Higher cost to implement BNM’s strict compliance rulings

All reporting institutions must invest in compliance resources, including having a compliance officer at branches


BANK Negara Malaysia’s (BNM) reporting institutions, especially insurance operators, Lembaga Tabung Haji (TH) and money services, will incur higher operating cost to comply with the central bank’s money laundering rulings.

The central bank recently released comprehensive guidelines on anti-money laundering and countering financing of terrorism (AML/CFT) to stem illegal transfers.

The strict guidelines, impacting the central bank’s reporting institutions — all licensed banks, insurance and takaful operators, TH and money services businesses — were effective Jan 1 this year.

Under the new rules, all reporting institutions must invest in compliance resources, including having a compliance officer at branches and building a management information system for tracking, flagging, reporting and rejecting transactions related to dirty money.

Bank Islam Malaysia Bhd chief economist Dr Mohd Afzanizam Abdul Rashid said reporting institutions, including banks, will incur a higher regulatory cost as they are required to enhance their compliance team.

“Or the banks would face the risks of being fined by the regulators,” he told The Malaysian Reserve (TMR).

Banks generally have systems to report AML/CFT infringements to the central bank. Lenders, including Islamic banks, already have compliance personnel, but the depth varies between financial institutions.

But the recently released guidelines will demand financial institutions to invest more in compliance, an expensive overhead cost for lenders as they try to trim expenses to achieve a higher profit.

TH, which begins to report its deposit-taking activities to the central bank, will have to invest even more, including putting compliance officers at all its branches.

The guidelines also stressed on politically exposed persons, their family members and associates, a component which would require meticulous vetting.

Mohd Afzanizam said despite the higher cost, the improvement in compliance would create job opportunities in the banking industry and such roles are already seeing higher demand.

“This would help in the creation of high paying and quality jobs,” he added.

Another economist, who spoke on condition of anonymity, said the compliance ruling enhancements would help banks reduce fraudulent transactions and bring a positive impact to the banks’ operational cost.

“A strong compliance and operating system can reduce frauds and help banks’ operational costs, especially if there is a breach and they are slapped with a heavy fine by BNM,” said the economist.
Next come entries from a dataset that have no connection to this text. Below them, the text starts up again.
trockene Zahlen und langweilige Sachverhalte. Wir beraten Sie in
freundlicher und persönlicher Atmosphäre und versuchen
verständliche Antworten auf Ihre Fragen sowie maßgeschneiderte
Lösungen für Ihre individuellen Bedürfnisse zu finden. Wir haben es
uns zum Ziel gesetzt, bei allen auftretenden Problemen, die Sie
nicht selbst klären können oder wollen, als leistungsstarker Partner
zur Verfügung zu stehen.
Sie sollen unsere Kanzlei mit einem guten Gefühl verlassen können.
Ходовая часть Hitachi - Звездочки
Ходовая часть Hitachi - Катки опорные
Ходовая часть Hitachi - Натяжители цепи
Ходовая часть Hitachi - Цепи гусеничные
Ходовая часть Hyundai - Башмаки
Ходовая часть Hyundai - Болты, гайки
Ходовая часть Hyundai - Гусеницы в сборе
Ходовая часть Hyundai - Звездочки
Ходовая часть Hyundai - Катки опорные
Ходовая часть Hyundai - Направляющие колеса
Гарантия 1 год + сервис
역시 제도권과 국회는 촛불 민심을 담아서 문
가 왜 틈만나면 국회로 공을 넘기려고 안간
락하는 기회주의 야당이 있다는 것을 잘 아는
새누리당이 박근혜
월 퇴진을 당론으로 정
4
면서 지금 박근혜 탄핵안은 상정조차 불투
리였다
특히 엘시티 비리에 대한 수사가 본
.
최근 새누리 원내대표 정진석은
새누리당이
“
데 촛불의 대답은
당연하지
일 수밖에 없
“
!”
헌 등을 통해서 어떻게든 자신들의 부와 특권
The compliance officer will be the reference point for AML/CFT matters within the reporting institution, including implementation of related policies and effective implementation of procedures, especially customer due diligence.

MIDF Amanah Investment Bank Bhd senior analyst Imran Yassin Yusof said the higher compliance cost would not be too excessive for banks.

“They already have compliance officers. Everything would add to the cost, but it would not be detrimental to the banks,” he said.